We gardeners plant milkweed because it serves as the primary food source for the Monarch caterpillar. However, the beautiful blooms and lush leaves of the milkweed also attracts a hoard of fascinating pollinators. Today’s post focuses on two tools that will really enrich your visits to the milkweed patch: the Milkweed, Monarchs, and More field guide and a pair of Pentax Papilio close-focus binoculars.
Last fall, after Monarch caterpillars appeared on my Common Milkweed (Asclepias syriaca) plants, I ordered a book called “The Enlarged and Updated Second Edition of Milkweed, Monarchs, and More: A Field Guide to the Invertebrate Community in the Milkweed Patch” by Ba Rea, Karen Oberhauser, and Michael A. Quinn (Bas Relief Publishing, 2010, $16.95). I’ll refer to it as MMM, for short.
In terms of field guides, this book rates right up there with the very best. It features beautiful illustrations; an easy-to-use layout that includes a gallery of milkweed; detailed descriptions of the insects and arachnids you’ll find in the milkweed patch; and a nice glossary, reference section, and index.
The book’s color-coded system identifies members of the milkweed community by herbivore; herbivore that eats milkweed; nectivore; predator; parasite; decomposer or scavenger; and passerby. This came in quite handy during my gawking sessions in the milkweed patch. It also woke me up to the fact that Monarch butterflies have more to fear in this world than the disturbing loss of milkweed plants available for their reproduction. Adult butterflies and their eggs and larva also face annihilation by predators such as spiders, parasitic flies, and Praying Mantids.
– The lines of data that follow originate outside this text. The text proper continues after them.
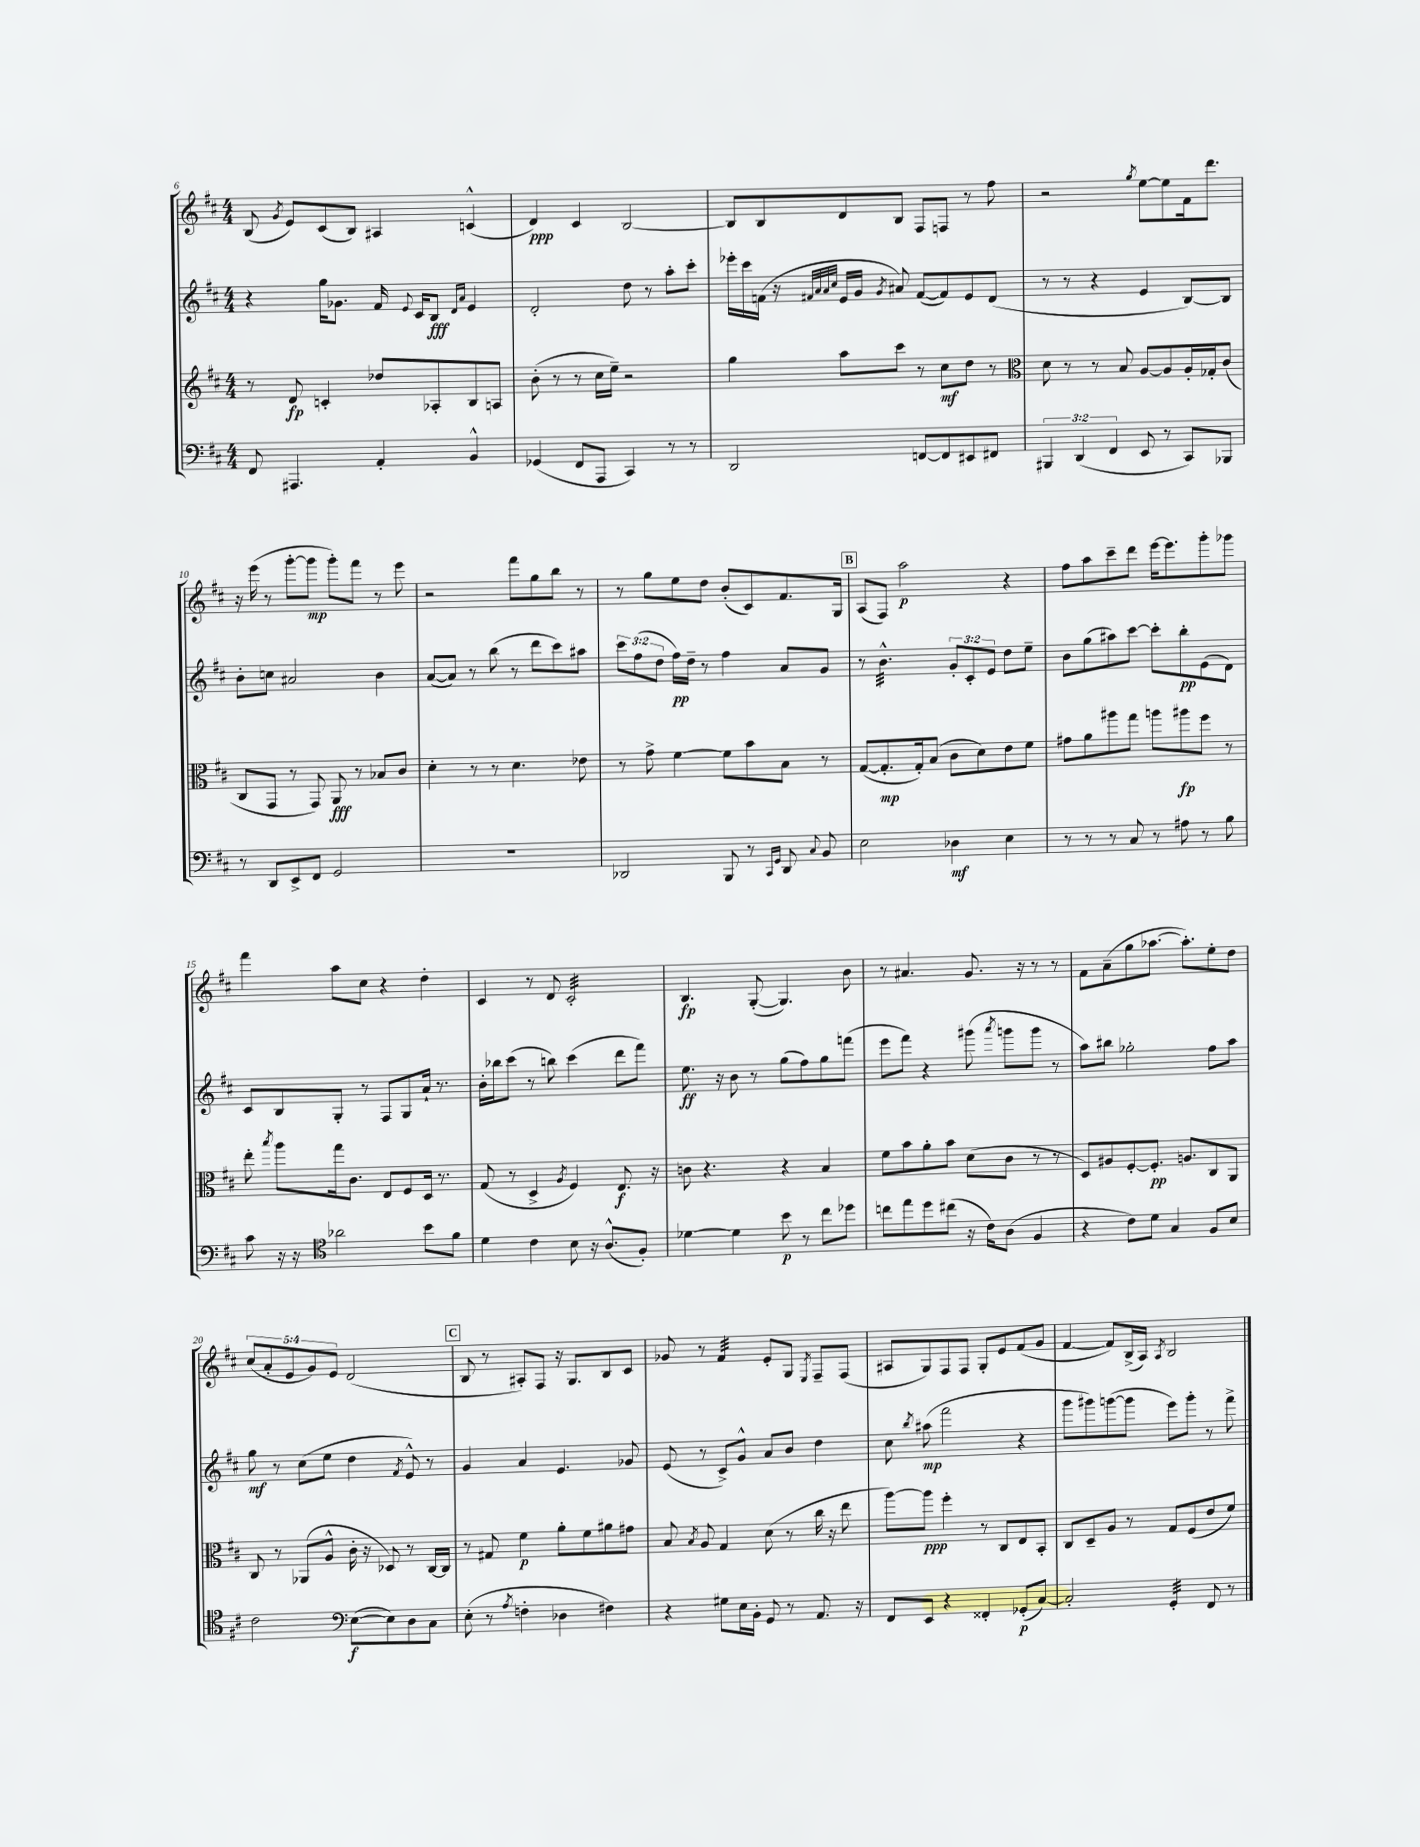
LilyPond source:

<<
\new StaffGroup <<
\new Staff = "s0" {
    \clef treble \key d \major \numericTimeSignature \time 4/4 \override Staff.TupletNumber.text = #tuplet-number::calc-fraction-text
    \autoBeamOff b8( \acciaccatura { g'8 } e'8[) cis'8( b8]) ais4 c'4-^( |
    d'4\ppp) cis'4 b2~ |
    b8[ b8 d'8 b8] fis8[ f8] r8 fis''8 |
    r2 \acciaccatura { g''8 } e''8[~ e''8 fis'16 d'''8.] |
    r16 e'''16( r8 g'''8[~-. g'''8]\mp g'''8[-.) fis'''8] r8 e'''8 |
    r2 fis'''8[ g''8 b''8] r8 |
    r8 g''8[ e''8 d''8] b'8[-.( cis'8) fis'8. g16] |
    \mark \markup { \box "B" } a8[( fis8]) a''2\p r4 |
    fis''8[ a''8 cis'''8-- d'''8] e'''16[~ e'''8. g'''8-. ges'''8] |
    fis'''4 a''8[ cis''8] r4 d''4-. |
    cis'4 r8 d'8 cis'2:32-. |
    b4.\fp g8~-.( g4.) b'8 |
    r8 ais'4. g'8. r16 r8 r8 |
    fis'8[ a'8--( g''8 aes''8.]~ aes''8.[-.) e''8-. d''8] |
    \tuplet 5/4 { cis''8[( a'8-. e'8 g'8) e'8] } d'2( |
    \mark \markup { \box "C" } b8 r8 ais8[-.) fis8] r16 g8.[ b8 cis'8] |
    ges'8 r8 fis'4:32 e'8[-. g8] \acciaccatura { e8 } fis8[-- fis8]( |
    ais8[ g8) fis8 fis8] g8[-. e'8 fis'8( g'8] |
    fis'4~ fis'8[) b16->( a16]) \acciaccatura { a8 } b2 \bar "|." |
}
\new Staff = "s1" {
    \clef treble \key d \major \numericTimeSignature \time 4/4 \override Staff.TupletNumber.text = #tuplet-number::calc-fraction-text
    \autoBeamOff r4 g''16[ ges'8.] fis'16 \appoggiatura { e'8 } cis'16[ b8]\fff \grace { d'16[ a'16] } e'4 |
    d'2-. d''8 r8 a''8[-. cis'''8]-. |
    ees'''16[-. cis'''16 f'16]( r16 \grace { fis'32[ a'32 a'32 cis''32] } e'16[ g'16] \acciaccatura { g'8 } ais'8) fis'8[~( fis'8) e'8 d'8]( |
    r8 r8 r4 e'4 b8[~) b8] |
    b'8[-. c''8] ais'2 b'4 |
    a'8[~( a'8]) r8 b''8( r8 d'''8[ cis'''8) ais''8] |
    \tuplet 3/2 { cis'''8[ fis''8( d''8] } fis''16[\pp) d''16]-- r8 fis''4 a'8[ g'8] |
    \mark \markup { \box "B" } r8 b'4.:32-^ \tuplet 3/2 { g'8[-. cis'8-. e'8] } d''8[ e''8]-- |
    b'8[ g''8( ais''8) cis'''8]~ cis'''8[-. b''8-.\pp e'8( d'8]) |
    cis'8[ b8 g8]-. r8 fis8[ g8 a'16]-! r8. |
    b'16[-. bes''16 cis'''8]( r8 b''8) cis'''4( d'''8[ fis'''8]) |
    e''8.\ff r16 b'8 r8 g''8[( fis''8) g''8 f'''8]( |
    e'''8[ fis'''8]) r4 gis'''8( \acciaccatura { a'''8 } g'''8[ g'''8] r8 |
    a''8[) bis''8] ges''2-. fis''8[ a''8] |
    g''8\mf r8 cis''8[( e''8] d''4 \acciaccatura { fis'8 } e'8-^) r8 |
    \mark \markup { \box "C" } g'4 a'4 e'4. ges'8 |
    e'8( r8 cis'8[->) g'8]-^ a'8[ b'8] d''4 |
    cis''8 \acciaccatura { b''8 } ais''8\mp( fis'''2 r4 |
    g'''8[ gis'''8) g'''8~( g'''8] e'''8[) g'''8]-. r8 fis'''8-> \bar "|." |
}
\new Staff = "s2" {
    \clef treble \key d \major \numericTimeSignature \time 4/4
    \autoBeamOff r8 d'8\fp c'4-. des''8[ aes8-. b8 a8] |
    b'8-.( r8 r8 cis''16[ e''16]--) r2 |
    g''4 a''8[ cis'''8] r8 cis''8[\mf d''8] r8 |
    \clef alto d'8 r8 r8 b8 a8[~ a8 a16-. ges16-. cis'8]( |
    cis8[ g,8] r8 g,8) a,8\fff r8 bes8[ cis'8] |
    d'4-. r8 r8 d'4. ees'8 |
    r8 g'8-> fis'4~ fis'8[ b'8 b8] r8 |
    \mark \markup { \box "B" } g8[~( g8.-.\mp g16-.) b8]( cis'8[ d'8) e'8 fis'8] |
    gis'8[ a'8 ais''8 g''8] a''8[ ais''8\fp fis''8] r8 |
    e''8-. \acciaccatura { b''8 } a''8[ g''16 cis'8.] e8[ fis8 d16] r8. |
    g8( r8 d4-> \acciaccatura { a8 } fis4) e8.\f r16 |
    c'8 r4. r4 b4 |
    fis'8[ b'8 a'8-. b'8] d'8[( cis'8] r8 r8 |
    d8[) ais8 fis8~-. fis8.]-.\pp a8.[ cis8 a,8] |
    cis8 r8 aes,8[( a8]-^ cis'16-. r16 des8) r8 cis16[~ cis16] |
    \mark \markup { \box "C" } r8 gis8 fis'4\p a'8[-. fis'8 ais'8 gis'8] |
    b8 \acciaccatura { b8 } a8 g4 d'8( r8 cis''16 r16 e''8 |
    a''8[~) a''8]\ppp fis''4-. r8 cis8[ e8 b,8]-. |
    cis8[ d8-- a8] r8 g8[ fis8( e'8 fis'8]) \bar "|." |
}
\new Staff = "s3" {
    \clef bass \key d \major \numericTimeSignature \time 4/4 \override Staff.TupletNumber.text = #tuplet-number::calc-fraction-text
    \autoBeamOff fis,8 ais,,4. a,4-. b,4-^ |
    ges,4( fis,8[ a,,8] cis,4) r8 r8 |
    d,2 f,8[~ f,8 eis,8 fis,8] |
    \tuplet 3/2 { bis,,4 d,4( fis,4 } e,8 r8 cis,8[) bes,,8] |
    r8 d,8[ e,8-> fis,8] g,2 |
    R1 |
    des,2 b,,8 r8 \grace { cis,16[ g,16] } des,8 \appoggiatura { cis8 } b,8 |
    \mark \markup { \box "B" } e2 des4\mf e4 |
    r8 r8 r8 cis8 r8 ais8 r8 b8 |
    cis'8 r16 r16 \clef tenor aes'2 b'8[ fis'8] |
    d'4 cis'4 b8 r16 a8.[-^( fis8]-.) |
    des'4~ des'4 b'8\p r8 cis''8[ des''8] |
    c''8[ e''8 d''8 cis''8]( r16 cis'16[) a8]( fis4 |
    r4 cis'8[) d'8] g4 fis8[ b8] |
    cis'2 \clef bass e8[~\f( e8) d8 cis8] |
    \mark \markup { \box "C" } e8-.( r8 \acciaccatura { a8 } f4-. des4 fis4) |
    r4 gis8[ e16 b,16]-. g,8 r8 a,8. r16 |
    fis,8[ e,8] r4 fisis,4-. ges,8[-.\p( cis8]~) |
    cis2-. g,4:32-. fis,8 r8 \bar "|." |
}
>>
>>
\layout { \context { \Score currentBarNumber = #6 } }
This came as a surprise to me as I always thought the toxic cardiac glycoside in the milkweed’s sap protected the Monarch by making them poisonous to most predators. As the field guide points out, “Grazing mammals avoid eating milkweed except when there are no other available green plants.” Over the eons, the Monarch took advantage of the plentiful supply of a plant that so many other critters avoided. They became “specialists,” by evolving larva that could digest milkweed as a primary food source. Once Monarch larva evolved to process the milkweed toxins, the adult Monarchs benefited by becoming toxic to other critters. A bird only has to taste one Monarch to learn to avoid it as food.
Now I know that plenty of other insects have adapted to the toxin as well and consider the Monarch eggs, larva and adult butterfly itself a delicious meal.
This fall, I enjoyed taking my book out into the milkweed patch after work and identifying the fascinating visitors buzzing, hopping and crawling around the plants. I went out with a high-powered flashlight at night as well and watched as a world previously invisible to me went about its business right under my nose.
This brings me to a very important recommendation. If you have the nature bug, then you MUST get a pair of Pentax Papilio 8.5×21 binoculars. These inexpensive magnifiers work fine as regular binoculars but they excel at close-range viewing. In fact, they’re better than having a microscope in the field due to their light weight.
I learned about them through my work at the Botanical Gardens at Asheville. Nowadays, I never go hiking, botanizing, or vacationing without them. [I first bought my Papilios after taking a class about lichens, the complex organisms composed of a fungus in symbiotic union with an alga. Lichens form on trees and rocks and come in various hues of green, gray, yellow, brown, and black. Examining lichens through the Papilios reminds me of looking at coral during a snorkeling expedition! It’s a beautiful experience.]
You can get a pair of Papilios from B&H Photo online for about $112 and worth every penny.